Я просыпался и машинально цеплялся за одеяло, ощущая, как тонкие, невесомые сновидения утекают сквозь пальцы и я хватаюсь за них в нелепой попытке их удержать. Я открывал глаза и смотрел в потолок, пытаясь сохранить призрачное ощущение легкой эйфории от сна-воспоминания, в котором когда-то все было хорошо.

Я не думал о том, что он рассказал мне. Я понимал, что все это – лишь моя попытка убежать от реальности, спрятаться, потянуть время; что в конечном счете я вернусь к нему, как возвращался всегда, и наступил тот момент, когда, просыпаясь, я ощущал радостное предвкушение и понимал, что еще несколько часов, несколько сновидений, несколько таблеток – и я вернусь к нему.

Мне просто нужно было время, чтобы это ощущение пришло.

Мне просто нужно было проснуться и понять, что я беззвучно повторяю его имя и надеюсь, что он отзовется.

В Аду было оживленно, несмотря на время – когда двери лифта открылись, стрелки моих наручных часов только-только перешагнули цифру в пять утра. Я чувствовал себя скованно в демоническом одеянии; мне казалось, что все смотрят на меня и перешептываются, и я пересек холл быстрым шагом, надвинув капюшон на лицо и надеясь спрятаться от взглядов, которые, возможно, были только в моей голове.

Свернув в коридор, ведущий в его покои, я сбавил шаг. Моя решимость увидеть его не исчезла и не ослабла, но у дверей я на несколько секунд замер, прежде чем постучать. Я прислушивался к тишине и надеялся расслушать хоть что-нибудь за плотными высокими дверьми, хоть малейший признак того, что он там и готов меня принять, но здесь, вдали от оживленного холла, царила такая тишина, словно здесь все было заморожено, остановлено во времени до какого-нибудь более лучшего, более счастливого момента; когда, возможно, все наладится и я перестану проходить сквозь года и века, чтобы найти его.

Во всей этой обреченности всегда было что-то романтическое и болезненное. Оглядываясь назад, я думал, что боль, наверное, всегда была неотъемлемой частью наших отношений. Боль утраты. Боль ожидания. Боль в попытках удержаться на этом острие и не сорваться вниз.

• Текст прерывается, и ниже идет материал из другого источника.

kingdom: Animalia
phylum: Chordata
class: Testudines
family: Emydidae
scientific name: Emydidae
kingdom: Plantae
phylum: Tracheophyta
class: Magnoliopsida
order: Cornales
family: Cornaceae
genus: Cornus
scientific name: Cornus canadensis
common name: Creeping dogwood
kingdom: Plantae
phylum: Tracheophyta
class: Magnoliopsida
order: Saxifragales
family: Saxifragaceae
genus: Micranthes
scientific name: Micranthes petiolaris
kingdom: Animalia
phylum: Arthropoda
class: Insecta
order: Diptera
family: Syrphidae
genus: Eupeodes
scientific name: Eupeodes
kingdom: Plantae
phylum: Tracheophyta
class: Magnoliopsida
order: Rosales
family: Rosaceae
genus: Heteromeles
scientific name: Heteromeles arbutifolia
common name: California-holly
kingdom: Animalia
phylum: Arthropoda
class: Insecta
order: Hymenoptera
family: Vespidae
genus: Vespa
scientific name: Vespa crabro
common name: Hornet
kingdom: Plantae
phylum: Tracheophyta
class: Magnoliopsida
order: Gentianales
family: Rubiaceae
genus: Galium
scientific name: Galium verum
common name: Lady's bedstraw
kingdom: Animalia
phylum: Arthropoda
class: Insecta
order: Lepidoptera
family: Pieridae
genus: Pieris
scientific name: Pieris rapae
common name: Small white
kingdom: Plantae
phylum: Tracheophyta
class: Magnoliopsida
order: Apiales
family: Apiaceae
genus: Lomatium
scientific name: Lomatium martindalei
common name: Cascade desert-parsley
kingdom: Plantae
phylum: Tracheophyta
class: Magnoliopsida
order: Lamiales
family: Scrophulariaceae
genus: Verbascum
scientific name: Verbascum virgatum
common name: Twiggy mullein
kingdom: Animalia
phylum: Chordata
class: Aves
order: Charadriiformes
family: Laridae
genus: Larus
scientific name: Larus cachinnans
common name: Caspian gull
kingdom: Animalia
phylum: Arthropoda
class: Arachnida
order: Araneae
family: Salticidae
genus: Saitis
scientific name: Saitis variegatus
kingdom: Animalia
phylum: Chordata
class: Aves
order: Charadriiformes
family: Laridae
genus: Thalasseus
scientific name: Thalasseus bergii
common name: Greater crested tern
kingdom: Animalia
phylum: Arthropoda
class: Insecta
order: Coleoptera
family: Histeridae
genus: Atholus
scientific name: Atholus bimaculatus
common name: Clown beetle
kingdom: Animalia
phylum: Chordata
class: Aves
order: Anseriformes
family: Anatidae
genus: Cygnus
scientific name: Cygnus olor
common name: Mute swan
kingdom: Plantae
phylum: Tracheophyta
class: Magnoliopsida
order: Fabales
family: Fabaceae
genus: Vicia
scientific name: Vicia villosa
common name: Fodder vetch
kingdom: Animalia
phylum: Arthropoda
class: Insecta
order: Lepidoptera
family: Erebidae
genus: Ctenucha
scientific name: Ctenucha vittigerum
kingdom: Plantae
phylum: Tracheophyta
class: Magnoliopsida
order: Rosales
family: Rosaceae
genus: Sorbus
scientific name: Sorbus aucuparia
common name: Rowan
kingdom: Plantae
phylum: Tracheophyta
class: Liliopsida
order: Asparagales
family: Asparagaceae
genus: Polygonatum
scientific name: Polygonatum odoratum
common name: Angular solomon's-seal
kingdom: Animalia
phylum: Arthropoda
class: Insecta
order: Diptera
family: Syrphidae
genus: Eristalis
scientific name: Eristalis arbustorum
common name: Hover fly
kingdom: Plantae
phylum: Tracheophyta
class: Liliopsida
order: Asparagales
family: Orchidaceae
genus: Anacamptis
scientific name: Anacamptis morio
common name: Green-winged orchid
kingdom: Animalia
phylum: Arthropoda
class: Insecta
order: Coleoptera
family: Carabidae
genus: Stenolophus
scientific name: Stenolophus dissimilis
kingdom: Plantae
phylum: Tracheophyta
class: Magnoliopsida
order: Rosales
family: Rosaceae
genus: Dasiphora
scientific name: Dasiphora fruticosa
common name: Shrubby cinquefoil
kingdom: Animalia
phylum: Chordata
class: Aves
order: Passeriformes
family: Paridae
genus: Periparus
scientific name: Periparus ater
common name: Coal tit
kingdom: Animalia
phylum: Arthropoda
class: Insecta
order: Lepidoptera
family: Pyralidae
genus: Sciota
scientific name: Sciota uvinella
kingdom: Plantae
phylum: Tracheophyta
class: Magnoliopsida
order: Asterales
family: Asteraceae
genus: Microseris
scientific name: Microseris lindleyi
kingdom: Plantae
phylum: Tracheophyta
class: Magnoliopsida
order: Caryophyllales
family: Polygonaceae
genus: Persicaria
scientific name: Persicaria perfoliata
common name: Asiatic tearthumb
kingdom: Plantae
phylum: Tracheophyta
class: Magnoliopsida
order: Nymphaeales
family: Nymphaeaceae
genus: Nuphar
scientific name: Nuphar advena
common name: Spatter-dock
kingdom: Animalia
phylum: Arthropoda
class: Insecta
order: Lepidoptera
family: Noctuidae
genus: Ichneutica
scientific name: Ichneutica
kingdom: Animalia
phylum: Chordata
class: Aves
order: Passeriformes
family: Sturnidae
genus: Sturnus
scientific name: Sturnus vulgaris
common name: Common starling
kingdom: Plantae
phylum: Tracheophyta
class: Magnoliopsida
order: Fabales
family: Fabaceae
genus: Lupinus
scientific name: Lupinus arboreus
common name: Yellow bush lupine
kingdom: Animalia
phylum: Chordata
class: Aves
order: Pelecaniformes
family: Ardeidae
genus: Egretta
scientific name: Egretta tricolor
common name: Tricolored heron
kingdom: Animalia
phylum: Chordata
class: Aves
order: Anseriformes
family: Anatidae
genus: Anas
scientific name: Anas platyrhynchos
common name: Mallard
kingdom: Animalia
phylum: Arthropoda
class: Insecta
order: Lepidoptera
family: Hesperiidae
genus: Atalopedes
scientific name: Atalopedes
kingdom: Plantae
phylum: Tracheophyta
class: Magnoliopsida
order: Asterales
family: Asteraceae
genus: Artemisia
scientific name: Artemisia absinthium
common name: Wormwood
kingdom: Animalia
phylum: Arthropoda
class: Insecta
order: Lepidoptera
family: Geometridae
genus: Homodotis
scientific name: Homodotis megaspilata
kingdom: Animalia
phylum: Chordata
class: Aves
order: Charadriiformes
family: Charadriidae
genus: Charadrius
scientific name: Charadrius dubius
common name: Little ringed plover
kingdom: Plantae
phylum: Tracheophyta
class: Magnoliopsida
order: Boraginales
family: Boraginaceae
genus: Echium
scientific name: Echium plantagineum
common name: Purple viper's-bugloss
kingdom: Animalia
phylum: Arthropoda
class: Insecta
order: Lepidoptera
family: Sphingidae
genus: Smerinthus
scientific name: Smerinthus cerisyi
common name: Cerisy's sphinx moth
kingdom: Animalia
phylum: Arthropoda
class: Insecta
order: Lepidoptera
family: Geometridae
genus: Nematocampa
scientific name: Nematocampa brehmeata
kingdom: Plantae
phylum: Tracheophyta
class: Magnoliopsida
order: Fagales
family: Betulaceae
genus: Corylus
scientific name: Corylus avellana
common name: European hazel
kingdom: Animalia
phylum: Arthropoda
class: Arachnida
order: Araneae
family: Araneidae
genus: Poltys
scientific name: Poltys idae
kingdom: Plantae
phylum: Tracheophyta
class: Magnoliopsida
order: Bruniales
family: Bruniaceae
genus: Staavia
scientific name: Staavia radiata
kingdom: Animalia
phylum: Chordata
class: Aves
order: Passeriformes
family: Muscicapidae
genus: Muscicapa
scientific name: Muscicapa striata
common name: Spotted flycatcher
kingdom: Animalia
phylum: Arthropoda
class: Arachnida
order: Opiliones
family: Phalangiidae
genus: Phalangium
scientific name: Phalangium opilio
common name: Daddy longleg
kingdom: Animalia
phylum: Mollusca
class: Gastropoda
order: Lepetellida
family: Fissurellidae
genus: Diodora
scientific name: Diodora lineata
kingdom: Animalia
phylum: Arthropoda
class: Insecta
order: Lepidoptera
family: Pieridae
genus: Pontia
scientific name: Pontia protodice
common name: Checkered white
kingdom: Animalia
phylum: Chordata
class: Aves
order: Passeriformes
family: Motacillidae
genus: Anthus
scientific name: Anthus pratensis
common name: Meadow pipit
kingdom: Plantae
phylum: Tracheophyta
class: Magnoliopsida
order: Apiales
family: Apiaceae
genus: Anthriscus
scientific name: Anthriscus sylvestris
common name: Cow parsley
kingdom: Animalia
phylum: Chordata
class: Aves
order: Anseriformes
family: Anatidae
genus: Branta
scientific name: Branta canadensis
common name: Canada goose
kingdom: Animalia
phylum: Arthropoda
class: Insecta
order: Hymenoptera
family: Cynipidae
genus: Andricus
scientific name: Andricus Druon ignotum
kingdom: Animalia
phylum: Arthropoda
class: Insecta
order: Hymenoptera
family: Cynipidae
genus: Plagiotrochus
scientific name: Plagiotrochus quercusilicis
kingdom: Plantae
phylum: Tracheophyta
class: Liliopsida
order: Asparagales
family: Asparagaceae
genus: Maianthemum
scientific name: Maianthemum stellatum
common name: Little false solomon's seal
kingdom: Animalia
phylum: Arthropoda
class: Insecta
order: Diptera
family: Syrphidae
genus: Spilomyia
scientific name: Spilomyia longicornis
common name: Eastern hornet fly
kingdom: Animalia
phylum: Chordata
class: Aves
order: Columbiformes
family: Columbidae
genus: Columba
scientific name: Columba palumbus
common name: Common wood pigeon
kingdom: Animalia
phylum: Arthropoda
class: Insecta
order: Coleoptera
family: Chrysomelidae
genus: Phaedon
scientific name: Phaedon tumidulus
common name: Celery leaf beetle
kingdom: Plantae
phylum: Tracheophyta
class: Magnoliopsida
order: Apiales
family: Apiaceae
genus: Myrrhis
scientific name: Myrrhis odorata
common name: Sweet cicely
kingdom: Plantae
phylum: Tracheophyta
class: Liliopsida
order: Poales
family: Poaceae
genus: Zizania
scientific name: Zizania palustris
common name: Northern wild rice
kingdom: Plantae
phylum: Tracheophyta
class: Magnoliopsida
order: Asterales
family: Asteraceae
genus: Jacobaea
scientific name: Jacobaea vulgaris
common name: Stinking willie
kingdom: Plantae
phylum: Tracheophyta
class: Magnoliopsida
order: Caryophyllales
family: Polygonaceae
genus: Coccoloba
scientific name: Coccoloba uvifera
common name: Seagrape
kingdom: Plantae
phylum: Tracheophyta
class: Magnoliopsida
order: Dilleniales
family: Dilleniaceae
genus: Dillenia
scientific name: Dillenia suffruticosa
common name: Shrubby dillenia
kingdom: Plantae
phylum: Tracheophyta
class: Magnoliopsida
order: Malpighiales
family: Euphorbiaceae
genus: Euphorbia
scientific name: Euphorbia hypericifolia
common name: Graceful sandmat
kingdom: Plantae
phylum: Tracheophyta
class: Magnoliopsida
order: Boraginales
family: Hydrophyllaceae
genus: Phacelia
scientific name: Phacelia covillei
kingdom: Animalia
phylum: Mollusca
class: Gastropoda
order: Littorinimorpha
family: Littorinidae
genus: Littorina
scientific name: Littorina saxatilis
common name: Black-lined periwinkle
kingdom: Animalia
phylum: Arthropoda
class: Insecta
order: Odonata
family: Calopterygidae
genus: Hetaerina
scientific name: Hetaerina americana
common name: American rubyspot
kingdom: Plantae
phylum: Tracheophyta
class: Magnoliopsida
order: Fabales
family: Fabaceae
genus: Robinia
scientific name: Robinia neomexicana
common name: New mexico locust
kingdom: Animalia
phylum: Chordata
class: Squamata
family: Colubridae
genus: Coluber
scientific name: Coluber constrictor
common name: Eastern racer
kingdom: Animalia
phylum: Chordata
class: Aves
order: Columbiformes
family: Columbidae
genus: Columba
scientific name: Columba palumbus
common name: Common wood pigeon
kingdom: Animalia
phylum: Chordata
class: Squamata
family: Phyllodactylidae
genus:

Я прислонился лбом к косяку двери и выдохнул. Когда я уходил из его покоев четыре дня назад, я уже знал, что вернусь. Единственное, чего я хотел – это передышку. Остановиться. Замереть. Закрыть глаза и понять, что нет больше никаких гонок и сомнений, нет больше попыток догнать прошлое и повлиять на будущее, нет больше страхов. Я хотел проснуться в тишине и одиночестве и почувствовать, как меня тянет к нему. Я хотел, чтобы эта тяга привела меня к его дверям, в его объятия, в ту зазеркальную жизнь черного озера, где я видел нас остановившихся во времени, замерших в своей боли и нуждающихся друг в друге.

Я хотел его. Я хотел залечить все его раны, оставленные тремя мирами в бесконечных войнах. Я хотел быть той панацеей, которая излечит его.

Неожиданно дверь в его покои открылась, заставив меня вздрогнуть, и неяркий свет упал на мое лицо. Не поднимая головы и машинально затаив дыхание, словно перед погружением в воду, я отстранился от косяка, сделал шаг к нему и обнял его за талию, утыкаясь носом в его плечо и глубоко вдыхая его головокружительный запах.

Он слабо обнял меня за плечи. От его одеяния едва ощутимо пахло пеплом и орхидеями.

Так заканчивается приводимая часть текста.